Block internet access for devices by mac-address & schedule

RouterOS General
1

Hi,

On my network I want to block internet access for a group of devices that, identified by mac-address and during a an certain time of the day (say between 20:00-08:00 everyday) by schedule.

How can I accomplish this in my Mikrotik with RouterOS 6.24?

The “plan” I’m getting stuck at is:

  1. creating the address list based on mac-addresses
  2. creating the schedule for blocking
  3. creating the firewall rule to block/drop access to wan based on 1 and 2
  4. adding the src-ip-address and what external ip-address and ports they want to visit to a list to review.
2

You don’t need a schedule. Firewall rules can be set to apply between a particular time interval.

However, address lists can’t use MAC addresses (yet?), so you need to add an individual firewall rule for each MAC address.

You can make the rule for example do masquerade only at the allowed time OR make a rule that drops an otherwise valid packet at the prohibited time.

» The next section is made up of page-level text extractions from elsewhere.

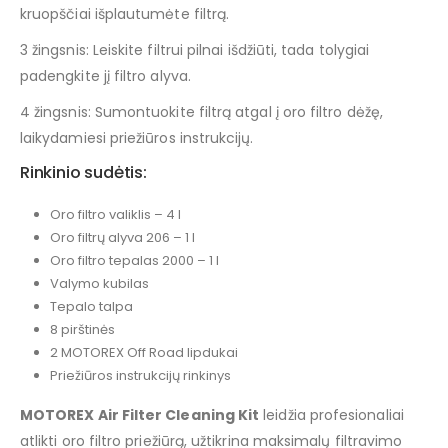
kruopščiai išplautumėte filtrą.
3 žingsnis: Leiskite filtrui pilnai išdžiūti, tada tolygiai
padengkite jį filtro alyva.
4 žingsnis: Sumontuokite filtrą atgal į oro filtro dėžę,
laikydamiesi priežiūros instrukcijų.
Rinkinio sudėtis:
Oro filtro valiklis – 4 l
Oro filtrų alyva 206 – 1 l
Oro filtro tepalas 2000 – 1 l
Valymo kubilas
Tepalo talpa
8 pirštinės
2 MOTOREX Off Road lipdukai
Priežiūros instrukcijų rinkinys
MOTOREX Air Filter Cleaning Kit
leidžia profesionaliai
atlikti oro filtro priežiūrą, užtikrina maksimalų filtravimo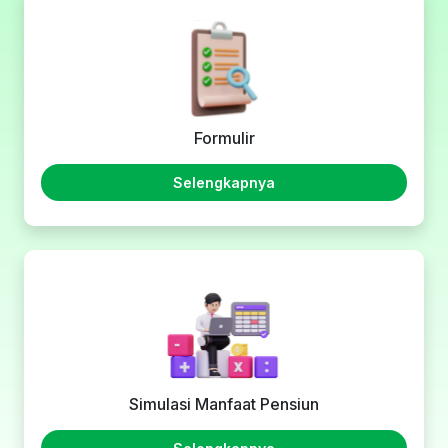
Formulir
Selengkapnya
Simulasi Manfaat Pensiun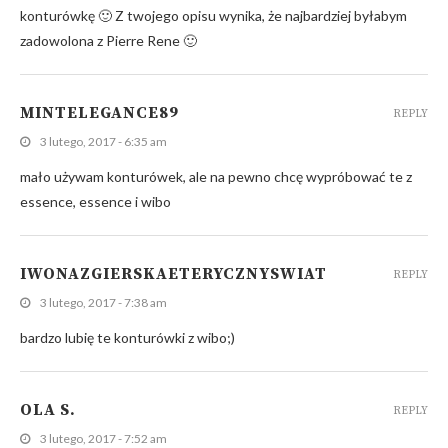
konturówkę 🙂 Z twojego opisu wynika, że najbardziej byłabym
zadowolona z Pierre Rene 🙂
MINTELEGANCE89
REPLY
3 lutego, 2017 - 6:35 am
mało używam konturówek, ale na pewno chcę wypróbować te z
essence, essence i wibo
IWONAZGIERSKAETERYCZNYSWIAT
REPLY
3 lutego, 2017 - 7:38 am
bardzo lubię te konturówki z wibo;)
OLA S.
REPLY
3 lutego, 2017 - 7:52 am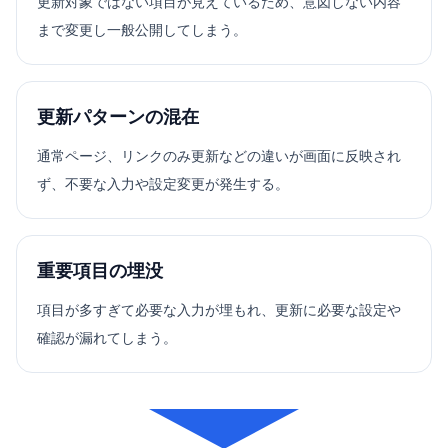
更新対象ではない項目が見えているため、意図しない内容
まで変更し一般公開してしまう。
更新パターンの混在
通常ページ、リンクのみ更新などの違いが画面に反映され
ず、不要な入力や設定変更が発生する。
重要項目の埋没
項目が多すぎて必要な入力が埋もれ、更新に必要な設定や
確認が漏れてしまう。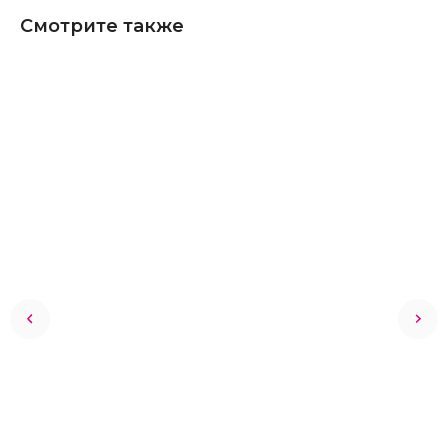
Смотрите также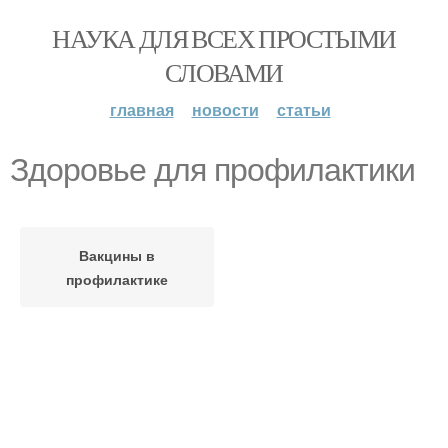
НАУКА ДЛЯ ВСЕХ ПРОСТЫМИ
СЛОВАМИ
главная
новости
статьи
Здоровье для профилактики
Вакцины в
профилактике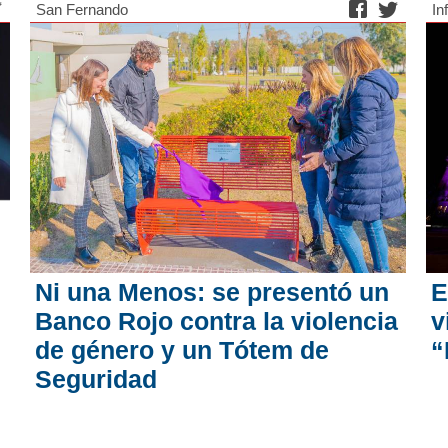
San Fernando
In
Ni una Menos: se presentó un
E
Banco Rojo contra la violencia
v
de género y un Tótem de
“
Seguridad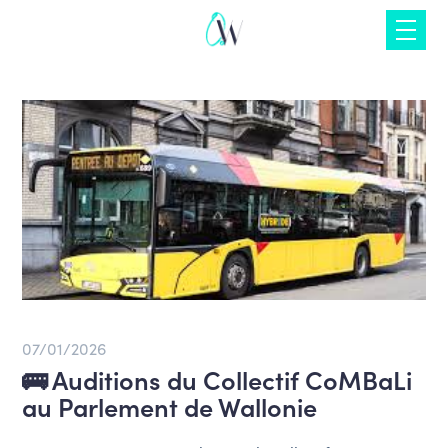
Skip
to
content
07/01/2026
🚌 Auditions du Collectif CoMBaLi
au Parlement de Wallonie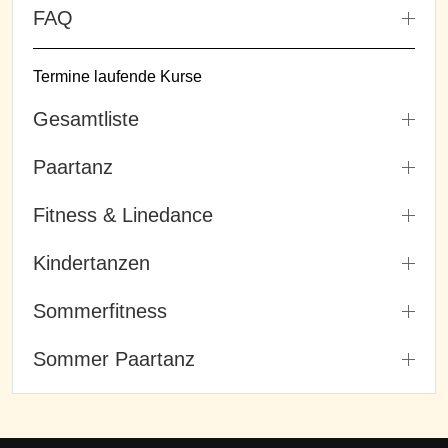
FAQ
Termine laufende Kurse
Gesamtliste
Paartanz
Fitness & Linedance
Kindertanzen
Sommerfitness
Sommer Paartanz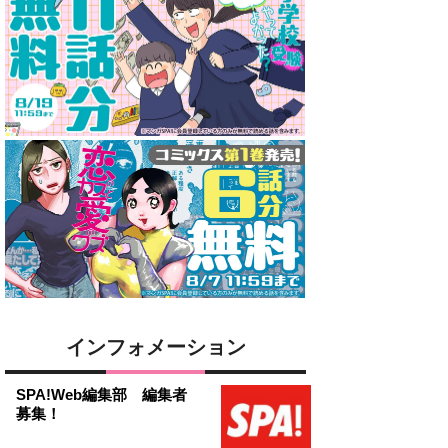
インフォメーション
SPA!Web編集部 編集者
募集！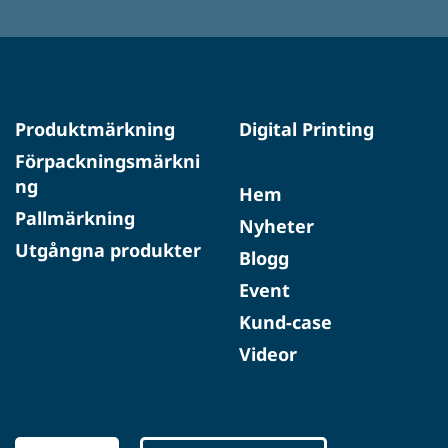
Produktmärkning
Digital Printing
Förpackningsmärkni
ng
Hem
Pallmärkning
Nyheter
Utgångna produkter
Blogg
Event
Kund-case
Videor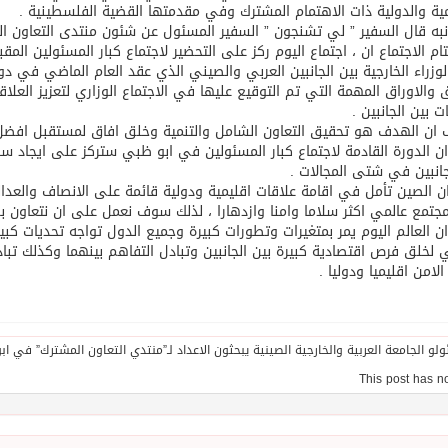
مية والدولية ذات الاهتمام المشترك وفي مقدمتها القضية الفلسطينية .
به قال السفير ” لي تشنجون ” السفير المسئول عن شئون منتدى التعاون العر
م الاجتماع ان ، اجتماع اليوم ركز على التحضير لاجتماع كبار المسئولين المق
 لوزراء الخارجية بين الجانبين العربي والصيني الذي عقد العام الماضي في 
ق والاوراق المهمة التي تم التوقيع عليها في الاجتماع الوزاري لتعزيز العلا
ت بين الجانبين .
ان الهدف هو تحقيق التعاون الشامل والتنمية وخلق افاق لمستقبل افضل لل
ن الدورة القادمة لاجتماع كبار المسئولين في ابو ظبي ستركز على ايجاد سبل
جانبين في شتى المجالات .
ن الصين تأمل في اقامة علاقات اقليمية ودولية قائمة على الانصاف والعدال
مجتمع عالمي اكثر سلاما وامنا وازدهارا ، لذلك سوف نعمل على ان نتعاون ب
ن العالم اليوم يمر بمتغيرات وتطورات كبيرة وجميع الدول تواجه تحديات كبيرة
 لخلق فرص اقتصادية كبيرة بين الجانبين وتبادل التفاهم بينهما وكذلك تبا
الامن اقليميا ودوليا .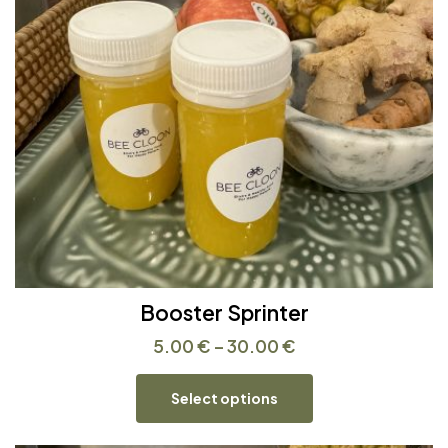
Booster Sprinter
5.00
€
–
30.00
€
Select options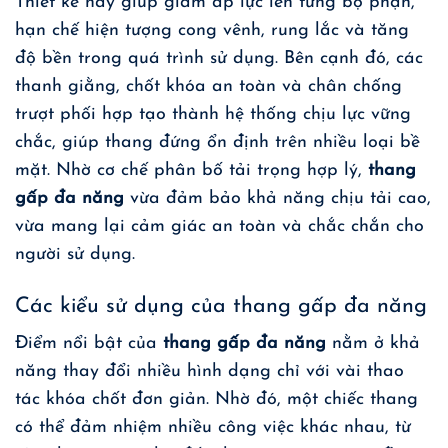
Thiết kế này giúp giảm áp lực lên từng bộ phận,
hạn chế hiện tượng cong vênh, rung lắc và tăng
độ bền trong quá trình sử dụng. Bên cạnh đó, các
thanh giằng, chốt khóa an toàn và chân chống
trượt phối hợp tạo thành hệ thống chịu lực vững
chắc, giúp thang đứng ổn định trên nhiều loại bề
mặt. Nhờ cơ chế phân bố tải trọng hợp lý,
thang
gấp đa năng
vừa đảm bảo khả năng chịu tải cao,
vừa mang lại cảm giác an toàn và chắc chắn cho
người sử dụng.
Các kiểu sử dụng của thang gấp đa năng
Điểm nổi bật của
thang gấp đa năng
nằm ở khả
năng thay đổi nhiều hình dạng chỉ với vài thao
tác khóa chốt đơn giản. Nhờ đó, một chiếc thang
có thể đảm nhiệm nhiều công việc khác nhau, từ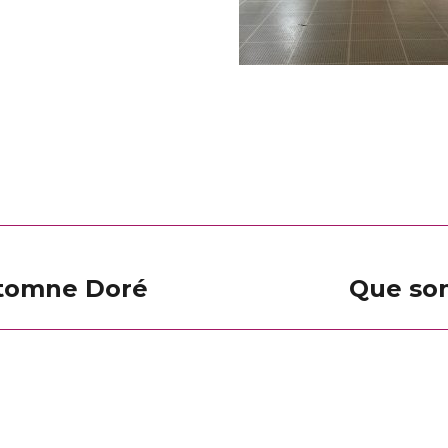
utomne Doré
Que son
Article
suivant
: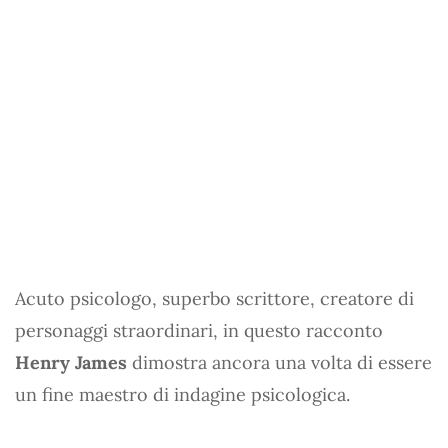
Acuto psicologo, superbo scrittore, creatore di
personaggi straordinari, in questo racconto
Henry James
dimostra ancora una volta di essere
un fine maestro di indagine psicologica.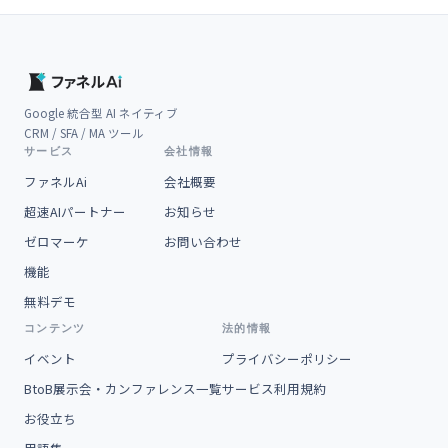
Google 統合型 AI ネイティブ
CRM / SFA / MA ツール
サービス
会社情報
ファネルAi
会社概要
超速AIパートナー
お知らせ
ゼロマーケ
お問い合わせ
機能
無料デモ
コンテンツ
法的情報
イベント
プライバシーポリシー
BtoB展示会・カンファレンス一覧
サービス利用規約
お役立ち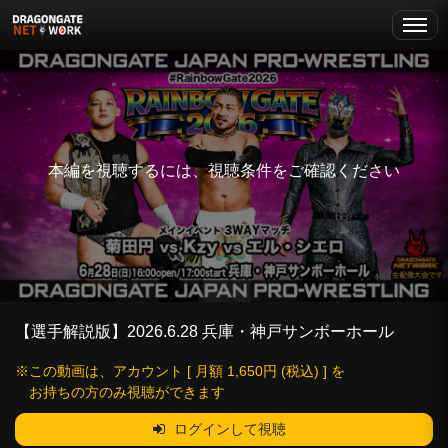
本編を視聴するには、視聴条件をご確認ください
【選手解説版】2026.6.28 兵庫・神戸サンボーホール
※この動画は、アカウント [ 月額 1,650円 (税込) ] を
お持ちの方のみ視聴ができます
ログインして視聴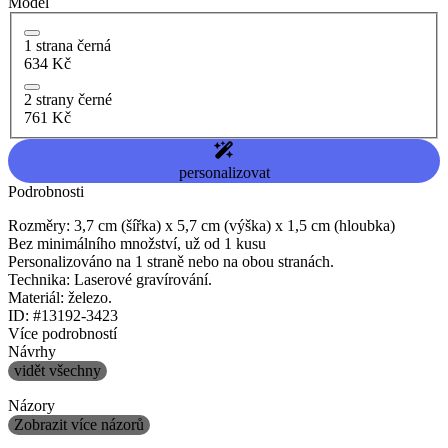
Model
1 strana černá
634 Kč
2 strany černé
761 Kč
personalizovat
Podrobnosti
Rozměry: 3,7 cm (šířka) x 5,7 cm (výška) x 1,5 cm (hloubka)
Bez minimálního množství, už od 1 kusu
Personalizováno na 1 straně nebo na obou stranách.
Technika: Laserové gravírování.
Materiál: železo.
ID: #13192-3423
Více podrobností
Návrhy
vidět všechny
Názory
Zobrazit více názorů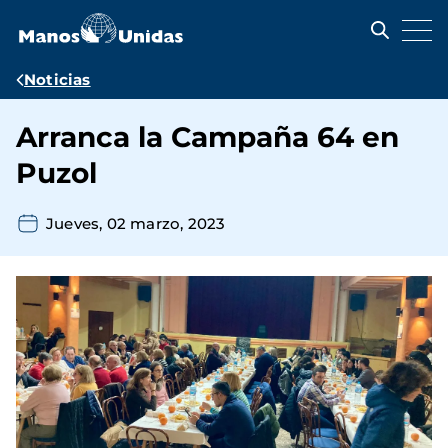
Pasar
al
contenido
principal
Ruta
Noticias
de
Arranca la Campaña 64 en
navegación
Puzol
Jueves, 02 marzo, 2023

Going with the second option, for each MAC address, run the following:

/ip firewall filter add chain=forward action=drop time="20:00:00-12h,mon,tue,wed,thu,fri,sat,sun" src-mac-address=00:00:00:00:00:00

(replace the MAC address accordingly)

The “time” argument you’ll notice takes the form of “time since 00:00:00 today”, dash, “duration since starting time”. The interval between 20:00:00 and 8:00:00 the next day is 12 hours, hence the above.

3

Very nice, this helped a lot. So thanks.

4

I guess the difference between the two is that with the masquerading rule only wan-access is blocked but the internal network can be used and the “drop-rule” makes sure that networking is not possible at all?

No. In both cases, the internal network would work.

The only difference I can think of is that with the masquerade variant, you can still ping LAN IPs from a WAN neighbor to the router (IF that neighbor is clever enough to route LAN IPs to your router…), while with the drop rule, you can’t. Very esoteric…

5

Somehow the time settings are giving me a failure “start time bigger than end time”. So I guess I have to break tem up in two rules. Onde for the time between 20:00-23:59 and one for the time 00:00-08:00.

6

How to block mac address completely without giving them internet access?

Regards,
Alex

7

If you are assigning IP addresses for each MAC by DHCP, than go to IP - DHCP Server - Leases and you have a list of all active IP addresses, double click on the address and enabled Block access option.

8

BTW all this wont work on most new phones like Samsung etc as they by default generate new MAC address every time they connected, just keep that in mind..

9

Xiaomi phones as well.

10

At least on Samsung it is possible to disable this “feature” on per-SSID basis … after gadget successfully connects to SSID.

11

It’s android feature, not manufacturer based.

I’m really interested how to block this. Maybe by using host name?

12

Host name can only be used in conjunction with DHCP server that can update DNS server records while assigning new address lease to a device. DHCP server on ROS can’t do it automatically (and DHCP lease data can’t be directly used in firewall rules).